Body and sex can be a means to know and have good will for a person. As mysterious as sex is, that can and must be a man’s intention. It’s what has made me proud of the physical closeness my wife and I passionately have today.

4. Corey Langland and the Practicality of True Ideals

     Cory Langland is a man who loves education. Even so, he began a recent Aesthetic Realism consultation by expressing a good deal of concern that when his wife questioned him, he got angry. They have been working together at a social agency whose purpose is to benefit young people in Northern New Jersey. But when Mrs. Langland didn’t agree with him, his response made him ashamed.

     We asked if he had some ideal in mind that he went to as justification for his anger and he said: “Yes. My father. My mother couldn’t disagree with him——don’t even think about it. Once when she tried he turned over the table. I know that I think, ‘If my father doesn’t permit it, why should I?’”

Consultants: Did you admire this?

Cory Langland: No. I resented it. But I guess with part of me I did admire it.

He, his wife Tracey, and his son were just arriving at the home of Jerry, a business acquaintance who just that week had somewhat inefficiently misplaced file folders. While the family was still together in the car, Corey Langland told them, “Bill’s got a screw loose,” and twirled his finger near his head.

His wife was critical of him, saying this was disrespectful. And he objected, brushing off what she said with words that insulted her. He told us:

Cory Langland. When I come out with things like that, I say some things that are very unkind. I try to punch holes in her questioning.

Consultants: Were you being honest?

Cory Langland: I really felt instinctively “She’s right.” But I couldn’t say it. I told her, “Right, you’re always right and I’m always wrong.” She was hurt, and I was getting deeper and deeper into it.

Consultants: Did you feel your wife was trying to be superior?

Cory Langland. Yes, that’s just what I felt. I also felt she was blowing things up that didn’t matter.

Consuntants. Was she really trying to be superior?

Cory Langland. (Thoughtfully) Well no, I don’t think so. Just last week, at our son’s junior high graduation, some other fathers were hooting and yelling when their children’s names were called to receive diplomas, and Tracey said to me: “You’re not going to do that, are you?” I felt like my expression was being cut off, and I said, “Are you doing too much managing?” “Yes,” she said, ‘You’re right. Thank you.” Why couldn’t I have just said Yes, Tracey, I’m glad you asked me that question, thank you.” Instead I got so angry.

Consultants. Do you have a limit on how deeply affected you want to be by your wife? If you let her be right, you’ll lose too much control?

Cory Langland. Well yes, that’s what I think.

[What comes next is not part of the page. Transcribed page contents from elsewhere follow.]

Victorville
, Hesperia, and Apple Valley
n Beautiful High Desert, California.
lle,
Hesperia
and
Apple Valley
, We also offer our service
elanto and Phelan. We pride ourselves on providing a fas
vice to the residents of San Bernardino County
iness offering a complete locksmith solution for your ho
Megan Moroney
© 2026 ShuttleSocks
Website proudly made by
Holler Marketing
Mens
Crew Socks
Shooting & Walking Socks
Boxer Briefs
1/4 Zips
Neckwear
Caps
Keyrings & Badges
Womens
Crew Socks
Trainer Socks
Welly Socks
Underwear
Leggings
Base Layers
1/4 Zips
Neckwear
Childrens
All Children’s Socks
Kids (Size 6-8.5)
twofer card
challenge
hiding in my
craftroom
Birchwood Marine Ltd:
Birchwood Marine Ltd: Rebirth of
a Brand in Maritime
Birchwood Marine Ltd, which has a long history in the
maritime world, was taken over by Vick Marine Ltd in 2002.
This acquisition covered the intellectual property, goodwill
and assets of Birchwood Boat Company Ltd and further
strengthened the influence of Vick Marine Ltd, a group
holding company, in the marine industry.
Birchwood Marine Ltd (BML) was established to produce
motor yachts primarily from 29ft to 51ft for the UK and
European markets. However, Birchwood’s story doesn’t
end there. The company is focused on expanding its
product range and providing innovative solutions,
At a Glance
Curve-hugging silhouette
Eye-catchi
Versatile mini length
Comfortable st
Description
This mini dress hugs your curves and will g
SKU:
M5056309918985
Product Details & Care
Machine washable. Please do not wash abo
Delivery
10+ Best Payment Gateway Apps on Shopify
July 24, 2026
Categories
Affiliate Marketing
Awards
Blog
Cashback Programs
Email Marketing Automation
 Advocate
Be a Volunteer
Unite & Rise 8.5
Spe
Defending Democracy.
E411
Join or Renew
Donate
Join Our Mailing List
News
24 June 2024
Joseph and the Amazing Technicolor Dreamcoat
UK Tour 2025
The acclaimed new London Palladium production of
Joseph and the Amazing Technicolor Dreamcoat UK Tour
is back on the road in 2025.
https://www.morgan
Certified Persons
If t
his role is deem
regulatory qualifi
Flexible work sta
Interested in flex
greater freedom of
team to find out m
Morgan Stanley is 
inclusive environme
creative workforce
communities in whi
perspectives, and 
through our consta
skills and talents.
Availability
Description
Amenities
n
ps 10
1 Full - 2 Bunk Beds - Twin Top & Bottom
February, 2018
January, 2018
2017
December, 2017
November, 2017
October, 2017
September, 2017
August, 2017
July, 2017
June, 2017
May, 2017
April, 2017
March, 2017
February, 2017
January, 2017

Consultants. Well it’s a mistake. In a class discussion, Eli Siegel described how men want to think less of women because—and he put it humorously——a woman can’t lift a truck. Men have felt, because a woman may be smaller, has a higher voice, and doesn’t have his big muscles, therefore her opinions are inferior! Perfectly logical, don't you think?

Mr. Langland blushed but said he’d done that, and it looked ridiculous. There’s a true idealism which takes the form of good will for another person that Mr. and Mrs. Langland are learning to have for one another. This is the same as practicality for oneself. Because it is, Cory Langland’s large, sweet feeling for his wife is growing, as the interferences to it are better and better understood.

It is a fact, brand new in history, that through the study of Aesthetic Realism, men are able like themselves as never before as they go after their ideals with the utmost practicality.